Jokpin dan Kloset
Semuanya berawal dari keputusan suci untuk mendonlot aplikasi Al-Qur’an, kemarin. Sebuah aplikasi ringan, cuma 17 MB, tapi dengan konsekuensi berat: saya nggak bisa lagi dengan enteng membawa HP ke dalam WC. Ada semacam rasa bersalah yang diam-diam hadir, membayangkan membawa kitab suci untuk buang air besar. Sekonyong-konyong, perenungan di atas kloset pun perlu diajari adab.
Maka saya beralih pada medium analog: buku untuk dibawa ke toilet, menemani perenungan sambil melakukan serangkaian seremoni kakus. Dan dari semua buku, yang terpilih adalah kumpulan puisi Joko Pinurbo. Pilihan ini bukan karena Joko Pinurbo pernah menulis tentang toilet. Bukan semata-mata karena puisinya sering membaurkan ruang tubuh dan spiritualitas dengan begitu cair. Tapi karena, jujur saja, buang air adalah momen paling personal dalam hidup kita yang terjadwal tapi tidak terprediksi. Dan dalam keheningan itulah, Jokpin menjelma menjadi sesuatu yang teramat personal.
Saya malah jadi teringat sama Sartre, yang pasti akan protes, “Apakah feses pun punya esensi sebelum eksistensinya?”
Akhirnya saya berpikir sambil duduk di atas kloset, menggenggam puisi sambil menggugurkan sisa makanan semalam, bertanya-tanya: mengapa kita butuh arti dalam hidup?
Ada keintiman tertentu yang hanya dimiliki antara manusia dan momen di atas kakus. Sejenis ruang hening, tempat tubuh dan pikiran bersih bersama-sama. Aplikasi Quran, dengan segala keagungannya, seakan terlalu tinggi untuk dibawa ke ruang itu. Tapi puisi—ah, puisi Jokpin, tentunya, turut menyelami liminalitas itu: antara yang kotor dan yang suci, yang profan dan yang poetik.
Membaca Jokpin saat momen pembersihan bukan sekadar aktivitas literer. Itu ritual. Bahkan bisa dibilang, bentuk tafakur paling esensial. Di ruang itu, kita tidak bisa pura-pura. Tidak ada status sosial, tidak ada performa publik. Hanya ada tubuh, suara krucuk-krucuk dalam perut, dan bait-bait absurd tentang hidup dalam kesatiran.

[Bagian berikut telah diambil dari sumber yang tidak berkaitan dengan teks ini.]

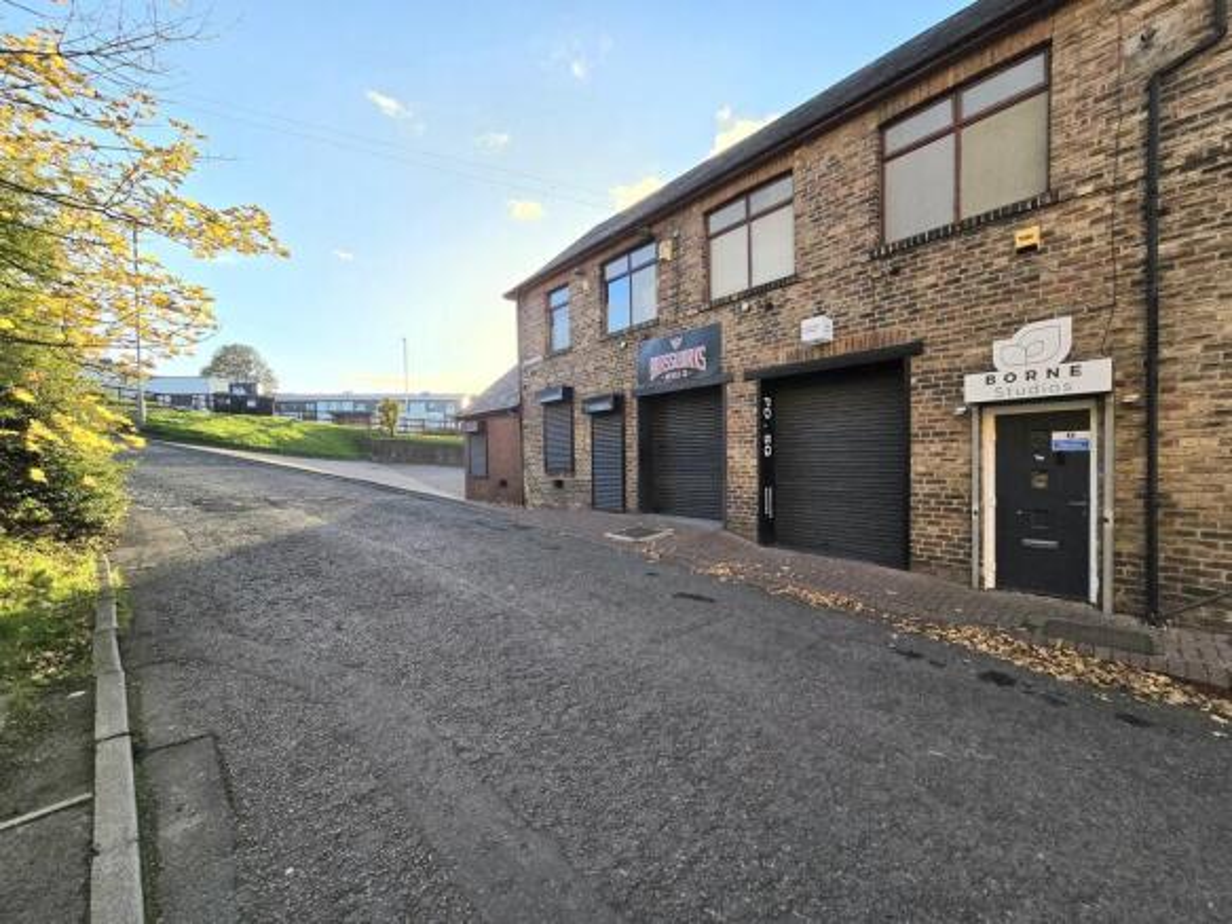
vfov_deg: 89.9
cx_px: 616
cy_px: 462
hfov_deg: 106.2
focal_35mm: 13
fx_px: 463
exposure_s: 1/714
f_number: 2.2
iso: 50
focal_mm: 2.2
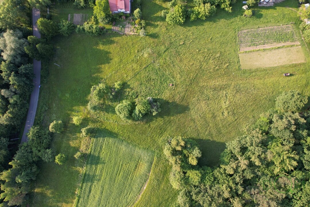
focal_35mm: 22
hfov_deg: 78.6
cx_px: 155
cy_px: 104
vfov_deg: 57.2
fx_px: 189
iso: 100
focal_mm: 8.38
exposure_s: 1/200
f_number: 2.8
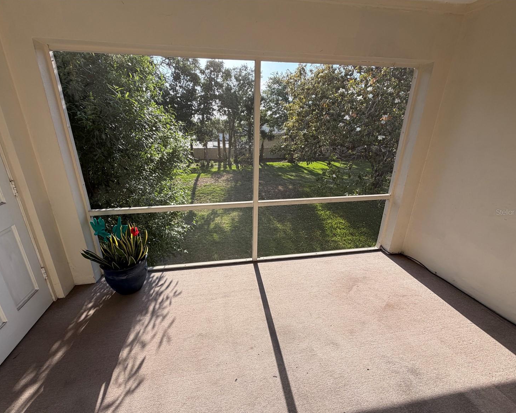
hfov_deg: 96.7
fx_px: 229
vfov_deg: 84.0
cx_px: 246
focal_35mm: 15
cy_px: 212
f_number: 2.2
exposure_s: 1/502
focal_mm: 2.22
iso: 64
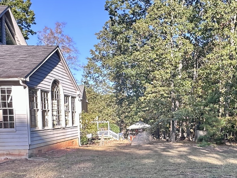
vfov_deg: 38.6
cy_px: 133
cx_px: 188
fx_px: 246
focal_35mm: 36
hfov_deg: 48.6
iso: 40
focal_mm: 2.22
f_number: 2.2
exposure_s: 1/209
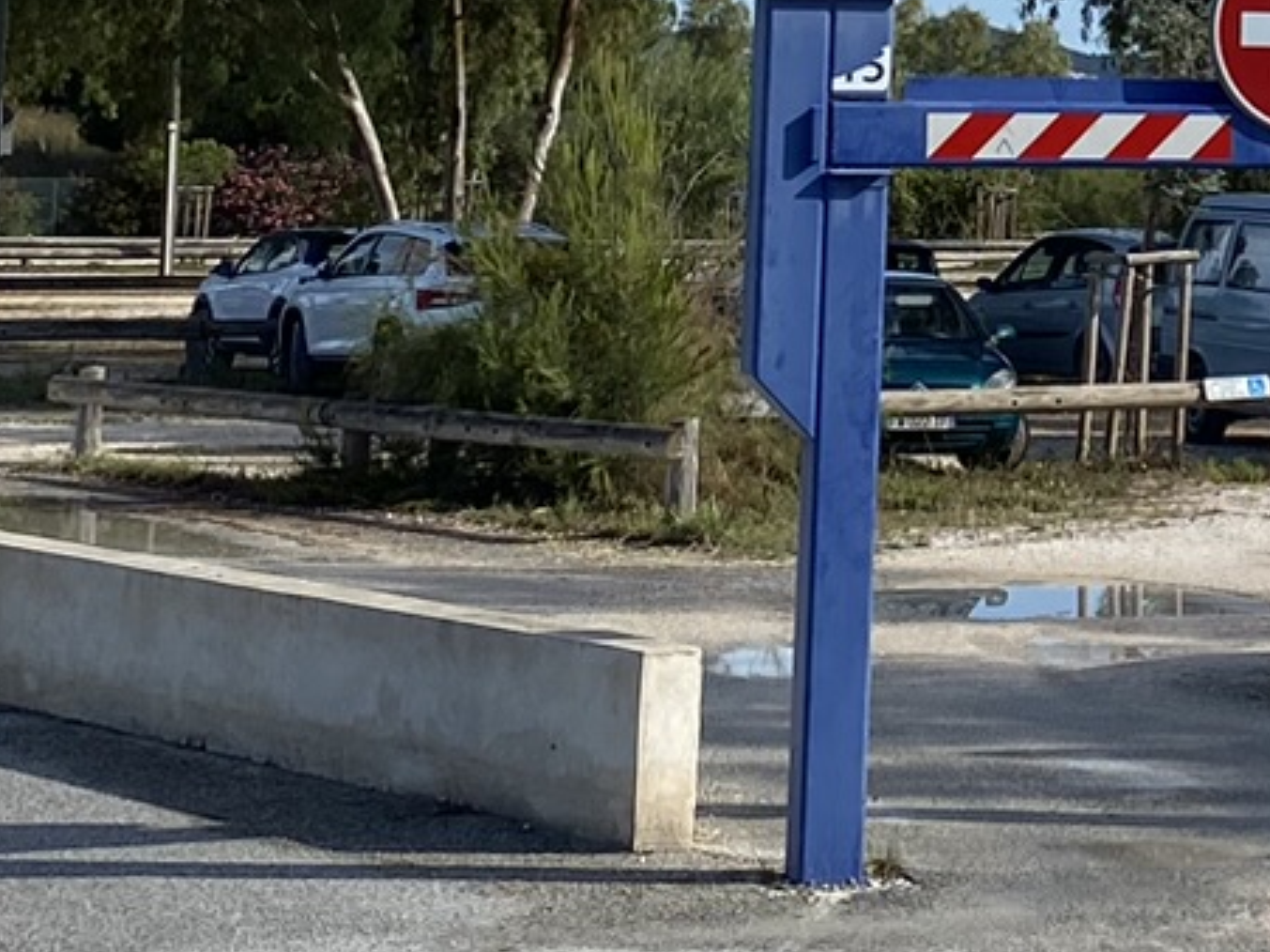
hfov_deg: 16.2
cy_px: -484
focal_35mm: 118
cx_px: 1380
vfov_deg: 12.0
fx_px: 4328
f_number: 1.8
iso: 32
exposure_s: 1/3125
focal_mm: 4.25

Di sinilah letak paradoksnya: kita hidup di zaman di mana HP jadi ekstensi otak dan jiwa kita. Tapi saat HP kita isi dengan hal-hal suci, kita justru kehilangan kebebasan untuk menggunakannya sembarangan. Maka kita kembali ke buku, ke halaman-halaman yang aman dibawa, dan tidak punya notifikasi. Lalu puisi Jokpin, adalah sesuatu yang mungkin lebih jujur.
Toilet, pada akhirnya, bukan tempat hina. Ia adalah altar pribadi. Dan di altar itu, saya memilih membaca Jokpin, bukan karena dia profan, tapi justru karena dia paham: bahkan dalam keluarnya kotoran, ada keheningan yang layak direnungi.